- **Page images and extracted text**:
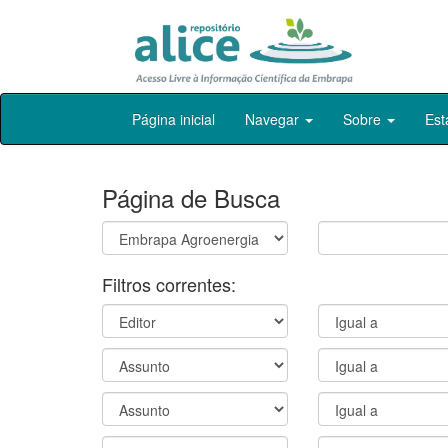
Skip
Página inicial
Navegar
Sobre
Est
navigation
Página de Busca
Filtros correntes:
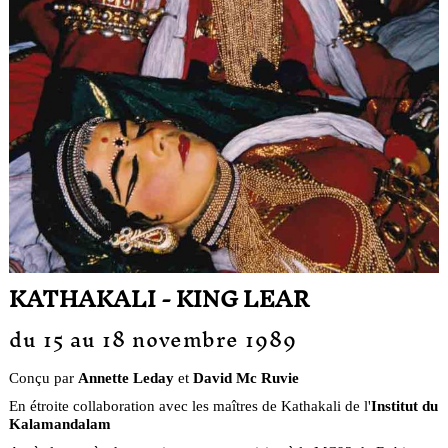
KATHAKALI - KING LEAR
du 15 au 18 novembre 1989
Conçu par
Annette Leday
et
David Mc Ruvie
En étroite collaboration avec les maîtres de Kathakali de l'
Institut du
Kalamandalam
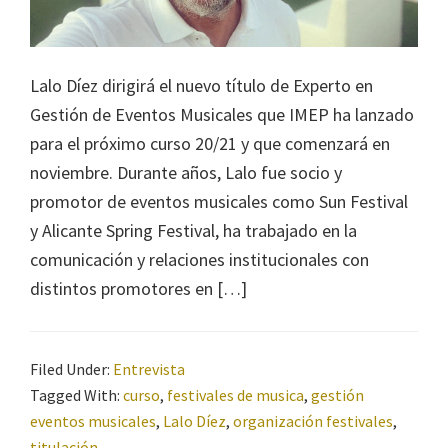
Lalo Díez dirigirá el nuevo título de Experto en
Gestión de Eventos Musicales que IMEP ha lanzado
para el próximo curso 20/21 y que comenzará en
noviembre. Durante años, Lalo fue socio y
promotor de eventos musicales como Sun Festival
y Alicante Spring Festival, ha trabajado en la
comunicación y relaciones institucionales con
distintos promotores en […]
Filed Under:
Entrevista
Tagged With:
curso
,
festivales de musica
,
gestión
eventos musicales
,
Lalo Díez
,
organización festivales
,
titulación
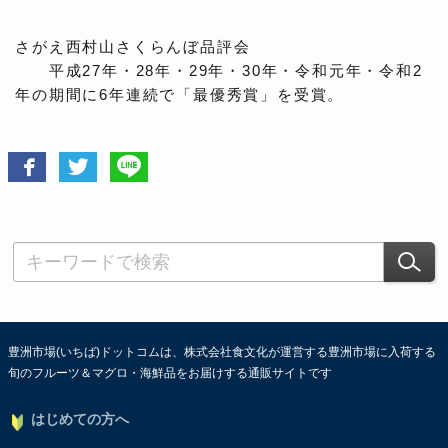
さがえ西村山さくらんぼ品評会
平成27年・28年・29年・30年・令和元年・令和2
年の期間に6年連続で「最優秀賞」を受賞。
豊洲市場(いちば)ドットコムは、株式会社食文化が運営する豊洲市場に入荷する
旬のフルーツ＆マグロ・海鮮品をお届けする通販サイトです
はじめての方へ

- **Instructions for the task**:
Using the records above, copy each line that contains "Díez".

- **Result of this task**:
Lalo Díez dirigirá el nuevo título de Experto en
Lalo Díez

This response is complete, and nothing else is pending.